The military’s plan for a flying car goes several steps beyond previous commercial designs like the Terrafugia Transition. That “roadable aircraft” was designed by a startup company as a lightweight plane that would fold up its wings on landing, and then zoom off on the roads. But DARPA’s proposed vehicle could overcome flaws that have hampered the Terrafugia–including its inability to navigate through bad weather. The agency wants to create a sturdier vehicle that would not just take off and land vertically, but could also carry four people and zip across 250 miles on a single tank of gas.
In its proposal, DARPA states the TX should be both a robust ground and air vehicle, enabling soldiers to avoid water, difficult terrain, and road obstructions–to say nothing of IEDs and ambush threats. It should be no bigger than 30 feet long by 8.5′ wide and 9′ high in ground configuration — on the order of two Hummers nose-to-tail — and should have wheels and suspension giving “road performance similar to an SUV” and “capable of handling light off-road travel” [The Register].

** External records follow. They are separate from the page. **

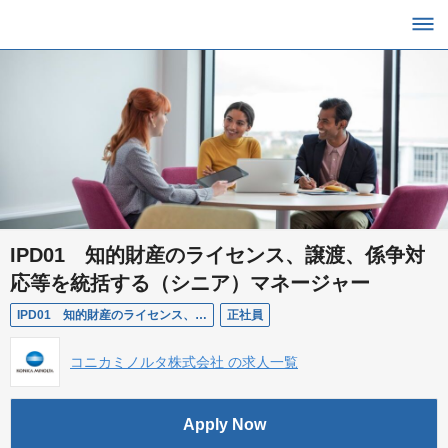
IPD01 知的財産のライセンス、譲渡、係争対
応等を統括する（シニア）マネージャー
IPD01 知的財産のライセンス、譲渡、係争対応等を統括する（シニア）マネージャー
正社員
コニカミノルタ株式会社 の求人一覧
Apply Now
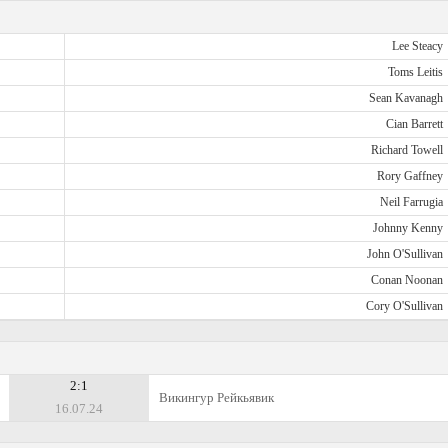
Lee Steacy
Toms Leitis
Sean Kavanagh
Cian Barrett
Richard Towell
Rory Gaffney
Neil Farrugia
Johnny Kenny
John O'Sullivan
Conan Noonan
Cory O'Sullivan
2:1
Викингур Рейкьявик
16.07.24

The vehicle’s capacity for vertical takeoff and landing would mean that it won’t need to taxi down a runway. DARPA wants the vehicle to be large enough to carry “four fully suited” soldiers, or a medic and a stretcher, which suggests that the vehicles could serve as flying ambulances. The agency expects the TX to attain an altitude of 10,000 feet and to cover 250 miles on a single tank of gas. That means less Humvee, more Prius: The agency suggests that proposals would be wise to include ideas like “hybrid electric drive, advanced batteries, adaptive wing structures, ducted-fan propulsion systems [and] advanced lightweight heavy fuel engines” [Wired.com]. However, despite all the sophisticated machinery, DARPA wants to keep flying/driving the vehicle pretty simple, saying that any soldier who can drive a Humvee should be able to fly a TX with its “automated takeoff and landing” options.
In one of its mission plans, DARPA suggests that a TX could lift off from a base in Afghanistan, fly 60 miles to skip over the IEDs and landmines littering the roadsides, and then set down to conduct a 100-mile patrol on the ground. Another mission plan calls for the vehicle lifting off from an aircraft carrier, flying to shore, and then driving the rest of the way to its destination. DARPA’s guidelines require that the TX be no louder than a helicopter in flight mode and as quiet as a conventional automobile in car mode, suggesting that soldiers wishing to avoid unwanted attention could bring the TX down to the ground to drive to covert ops spots.
While the flying car is still confined to the realm of a DARPA dream, technophiles raised on The Jetsons can’t resist pointing out that the TX would be awesome for civilian use, too. It would genuinely be able to lift off and set down in rooftops and streets, and quiet enough to do so without violating noise ordinances. It would be able to drive properly on the ground. Its robotic autopilot would remove the need for expensive, perishable piloting and instrument-rating skills which is such a burden for today’s private pilots [The Register].